Tradotto in termini statistici, significa che non importa qual è la probabilità che una donna venga uccisa dopo episodi di violenza, ma ciò che interessa è la probabilità che l’autore del delitto sia il compagno/marito, sapendo che la vittima è stata precedentemente oggetto di violenze domestiche.

Questo ribalta la situazione. Tomatis in uno studio del 2011 (Tomatis M. Numeri assassini. Kowalski, Milano 2011) pone come esempio il seguente: se si considera un campione di 100.000 donne e si conta quante donne erano state picchiate dal compagno/marito e successivamente assassinate, emergerebbe che 45 di loro erano state precedentemente vittime di violenza domestica e poi di omicidio. Ed ancora analizzando più approfonditamente questi 45 casi, si sarebbe visto che 40 donne erano rimaste vittima del proprio compagno/marito, mentre 5 erano state uccise da persone estranee. Tramutando tali dati in percentuale, salta agli occhi che che la probabilità che il compagno/marito sia responsabile dell’omicidio donna precedentemente vittima di violenze domestiche è addirittura dell’88.9%.

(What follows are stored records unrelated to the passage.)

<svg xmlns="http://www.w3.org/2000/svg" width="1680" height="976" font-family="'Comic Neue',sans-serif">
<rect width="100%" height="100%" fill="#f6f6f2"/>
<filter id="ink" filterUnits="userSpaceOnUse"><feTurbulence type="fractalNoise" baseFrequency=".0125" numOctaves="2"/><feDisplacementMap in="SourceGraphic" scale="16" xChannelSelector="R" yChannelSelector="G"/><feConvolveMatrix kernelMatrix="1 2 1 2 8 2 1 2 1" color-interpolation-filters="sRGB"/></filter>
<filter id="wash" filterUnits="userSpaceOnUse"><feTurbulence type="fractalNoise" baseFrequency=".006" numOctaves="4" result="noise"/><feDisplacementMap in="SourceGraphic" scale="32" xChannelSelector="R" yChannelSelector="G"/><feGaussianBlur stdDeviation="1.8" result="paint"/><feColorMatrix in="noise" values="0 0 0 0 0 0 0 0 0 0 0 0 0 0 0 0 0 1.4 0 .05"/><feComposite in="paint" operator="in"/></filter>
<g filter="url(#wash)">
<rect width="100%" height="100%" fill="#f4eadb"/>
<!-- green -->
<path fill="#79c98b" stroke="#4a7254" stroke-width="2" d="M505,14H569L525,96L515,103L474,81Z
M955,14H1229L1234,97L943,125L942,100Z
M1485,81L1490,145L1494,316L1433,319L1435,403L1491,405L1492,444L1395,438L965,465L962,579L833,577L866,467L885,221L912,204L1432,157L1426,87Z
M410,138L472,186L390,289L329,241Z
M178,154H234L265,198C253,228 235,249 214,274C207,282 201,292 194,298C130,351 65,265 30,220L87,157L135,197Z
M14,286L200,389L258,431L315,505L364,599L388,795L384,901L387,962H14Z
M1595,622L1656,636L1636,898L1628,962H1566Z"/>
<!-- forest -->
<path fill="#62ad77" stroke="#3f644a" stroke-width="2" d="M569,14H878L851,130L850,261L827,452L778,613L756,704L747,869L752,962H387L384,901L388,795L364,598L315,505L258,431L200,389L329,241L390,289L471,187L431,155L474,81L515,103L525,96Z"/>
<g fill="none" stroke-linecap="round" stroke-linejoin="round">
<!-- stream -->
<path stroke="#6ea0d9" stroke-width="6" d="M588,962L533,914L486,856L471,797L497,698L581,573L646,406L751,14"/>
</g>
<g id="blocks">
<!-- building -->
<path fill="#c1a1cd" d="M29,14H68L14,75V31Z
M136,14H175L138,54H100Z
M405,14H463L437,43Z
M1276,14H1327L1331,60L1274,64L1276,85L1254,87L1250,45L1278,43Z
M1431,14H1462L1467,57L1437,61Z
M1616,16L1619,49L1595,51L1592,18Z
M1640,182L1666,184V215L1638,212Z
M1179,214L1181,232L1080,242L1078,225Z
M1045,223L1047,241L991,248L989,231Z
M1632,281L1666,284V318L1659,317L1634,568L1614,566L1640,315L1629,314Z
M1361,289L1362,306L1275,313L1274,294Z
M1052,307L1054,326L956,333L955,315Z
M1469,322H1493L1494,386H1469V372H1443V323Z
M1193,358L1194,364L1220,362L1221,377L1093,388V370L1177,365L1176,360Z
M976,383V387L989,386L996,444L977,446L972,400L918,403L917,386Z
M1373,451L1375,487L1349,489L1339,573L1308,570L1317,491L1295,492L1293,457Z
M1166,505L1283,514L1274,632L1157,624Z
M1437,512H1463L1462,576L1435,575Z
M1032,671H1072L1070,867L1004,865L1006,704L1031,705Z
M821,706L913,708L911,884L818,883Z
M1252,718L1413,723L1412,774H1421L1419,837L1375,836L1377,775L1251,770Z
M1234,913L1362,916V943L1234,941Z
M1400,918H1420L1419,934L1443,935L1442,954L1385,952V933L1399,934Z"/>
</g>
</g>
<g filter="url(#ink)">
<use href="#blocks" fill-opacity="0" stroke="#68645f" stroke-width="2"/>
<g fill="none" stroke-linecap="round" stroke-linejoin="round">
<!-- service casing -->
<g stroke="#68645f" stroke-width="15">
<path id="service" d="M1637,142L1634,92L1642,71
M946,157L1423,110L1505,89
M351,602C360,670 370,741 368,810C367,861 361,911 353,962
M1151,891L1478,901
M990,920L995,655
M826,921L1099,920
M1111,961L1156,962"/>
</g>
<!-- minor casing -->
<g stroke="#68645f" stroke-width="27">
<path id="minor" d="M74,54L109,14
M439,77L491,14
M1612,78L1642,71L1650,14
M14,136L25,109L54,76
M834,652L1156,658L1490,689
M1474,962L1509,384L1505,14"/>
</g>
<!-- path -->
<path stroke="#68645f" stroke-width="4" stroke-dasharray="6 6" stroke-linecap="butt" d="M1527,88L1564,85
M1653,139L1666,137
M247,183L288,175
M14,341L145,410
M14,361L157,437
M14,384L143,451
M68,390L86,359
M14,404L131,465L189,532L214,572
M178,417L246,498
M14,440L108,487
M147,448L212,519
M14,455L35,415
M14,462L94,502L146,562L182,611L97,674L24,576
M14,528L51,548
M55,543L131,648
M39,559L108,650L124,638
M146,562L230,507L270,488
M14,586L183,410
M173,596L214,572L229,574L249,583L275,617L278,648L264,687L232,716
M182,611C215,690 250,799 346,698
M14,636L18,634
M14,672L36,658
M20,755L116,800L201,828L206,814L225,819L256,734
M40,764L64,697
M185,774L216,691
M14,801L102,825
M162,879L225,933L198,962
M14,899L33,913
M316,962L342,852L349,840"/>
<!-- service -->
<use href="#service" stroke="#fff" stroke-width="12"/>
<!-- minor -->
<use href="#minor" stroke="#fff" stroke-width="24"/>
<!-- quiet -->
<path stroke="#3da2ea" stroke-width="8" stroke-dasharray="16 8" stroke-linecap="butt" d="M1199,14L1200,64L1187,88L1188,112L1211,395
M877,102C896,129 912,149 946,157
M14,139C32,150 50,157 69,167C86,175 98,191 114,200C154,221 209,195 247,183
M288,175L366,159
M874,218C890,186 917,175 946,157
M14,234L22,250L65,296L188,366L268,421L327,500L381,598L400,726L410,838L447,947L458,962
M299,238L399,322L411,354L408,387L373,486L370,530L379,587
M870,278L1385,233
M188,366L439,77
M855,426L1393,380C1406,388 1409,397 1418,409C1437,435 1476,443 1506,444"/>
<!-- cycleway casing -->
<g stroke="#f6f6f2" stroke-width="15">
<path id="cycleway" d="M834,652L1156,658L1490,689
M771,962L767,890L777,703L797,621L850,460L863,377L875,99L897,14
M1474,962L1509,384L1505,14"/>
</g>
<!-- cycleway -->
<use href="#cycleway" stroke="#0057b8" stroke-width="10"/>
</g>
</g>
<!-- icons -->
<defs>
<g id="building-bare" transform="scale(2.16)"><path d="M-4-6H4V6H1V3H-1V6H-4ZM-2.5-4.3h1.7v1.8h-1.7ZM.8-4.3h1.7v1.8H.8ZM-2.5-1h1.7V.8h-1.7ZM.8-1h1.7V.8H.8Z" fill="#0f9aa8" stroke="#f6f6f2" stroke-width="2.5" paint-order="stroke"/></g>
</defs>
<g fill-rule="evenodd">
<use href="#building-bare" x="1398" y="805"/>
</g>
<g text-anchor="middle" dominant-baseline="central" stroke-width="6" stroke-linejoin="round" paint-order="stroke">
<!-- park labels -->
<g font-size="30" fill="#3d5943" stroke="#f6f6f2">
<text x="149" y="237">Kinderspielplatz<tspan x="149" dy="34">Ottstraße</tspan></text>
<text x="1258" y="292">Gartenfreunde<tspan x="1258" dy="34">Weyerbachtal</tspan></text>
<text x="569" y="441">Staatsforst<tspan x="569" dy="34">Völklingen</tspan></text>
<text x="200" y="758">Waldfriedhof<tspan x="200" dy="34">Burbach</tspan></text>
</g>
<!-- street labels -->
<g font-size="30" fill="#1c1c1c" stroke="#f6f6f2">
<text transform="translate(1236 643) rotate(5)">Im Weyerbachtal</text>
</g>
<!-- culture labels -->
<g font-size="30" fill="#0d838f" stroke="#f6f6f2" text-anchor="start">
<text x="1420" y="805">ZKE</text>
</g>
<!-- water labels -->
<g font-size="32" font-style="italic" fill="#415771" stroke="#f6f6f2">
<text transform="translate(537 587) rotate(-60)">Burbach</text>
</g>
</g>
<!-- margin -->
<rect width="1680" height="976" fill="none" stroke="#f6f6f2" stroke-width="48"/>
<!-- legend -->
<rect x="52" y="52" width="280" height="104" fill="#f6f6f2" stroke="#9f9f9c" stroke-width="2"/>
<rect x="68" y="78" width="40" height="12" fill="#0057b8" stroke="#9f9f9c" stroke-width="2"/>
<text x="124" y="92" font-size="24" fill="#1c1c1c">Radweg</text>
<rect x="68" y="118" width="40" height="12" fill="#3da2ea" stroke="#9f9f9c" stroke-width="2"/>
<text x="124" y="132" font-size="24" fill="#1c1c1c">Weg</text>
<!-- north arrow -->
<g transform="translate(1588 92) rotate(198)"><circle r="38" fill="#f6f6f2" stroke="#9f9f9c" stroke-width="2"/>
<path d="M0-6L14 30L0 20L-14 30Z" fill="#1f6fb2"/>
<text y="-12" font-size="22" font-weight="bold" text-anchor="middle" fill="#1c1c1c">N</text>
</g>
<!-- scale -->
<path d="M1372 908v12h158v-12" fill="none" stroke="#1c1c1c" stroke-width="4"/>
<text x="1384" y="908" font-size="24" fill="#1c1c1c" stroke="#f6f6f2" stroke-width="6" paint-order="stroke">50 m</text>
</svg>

Ciò significa che alla base di una corretta valutazione di statistica forense non rileva unicamente il risultato numerico, ma è fondamentale l’apporto derivato dal processo logico-decisionale posto alla base dell’identificazione del problema di fondo.

Conclusione

Per concludere, se l’accusa nel processo di Simpson si fosse posta la seguente domanda: “Dato l’omicidio di una donna vittima di violenze domestiche, qual è la probabilità che il responsabile sia il marito?”, sarebbe immediatamente emerso che la base per il calcolo percentuale non era il numero di donne vittime di violenza domestica poi uccise, ma il numero di donne uccise che erano state prima vittime di violenza domestica.

Ed allora, attenzione ai numeri, alla loro formazione (quali formule ne danno vita) e alla loro interpretazione. I numeri restano tali fintanto che qualcuno non dimostra che essi sono realmente rappresentativi della realtà osservata. Se scrivo numeri di 6 zeri dopo un qualsiasi altro numero, sarò milionaria, ma se scrivo sei zeri, prima di un qualsiasi numero, sarò una persona comune.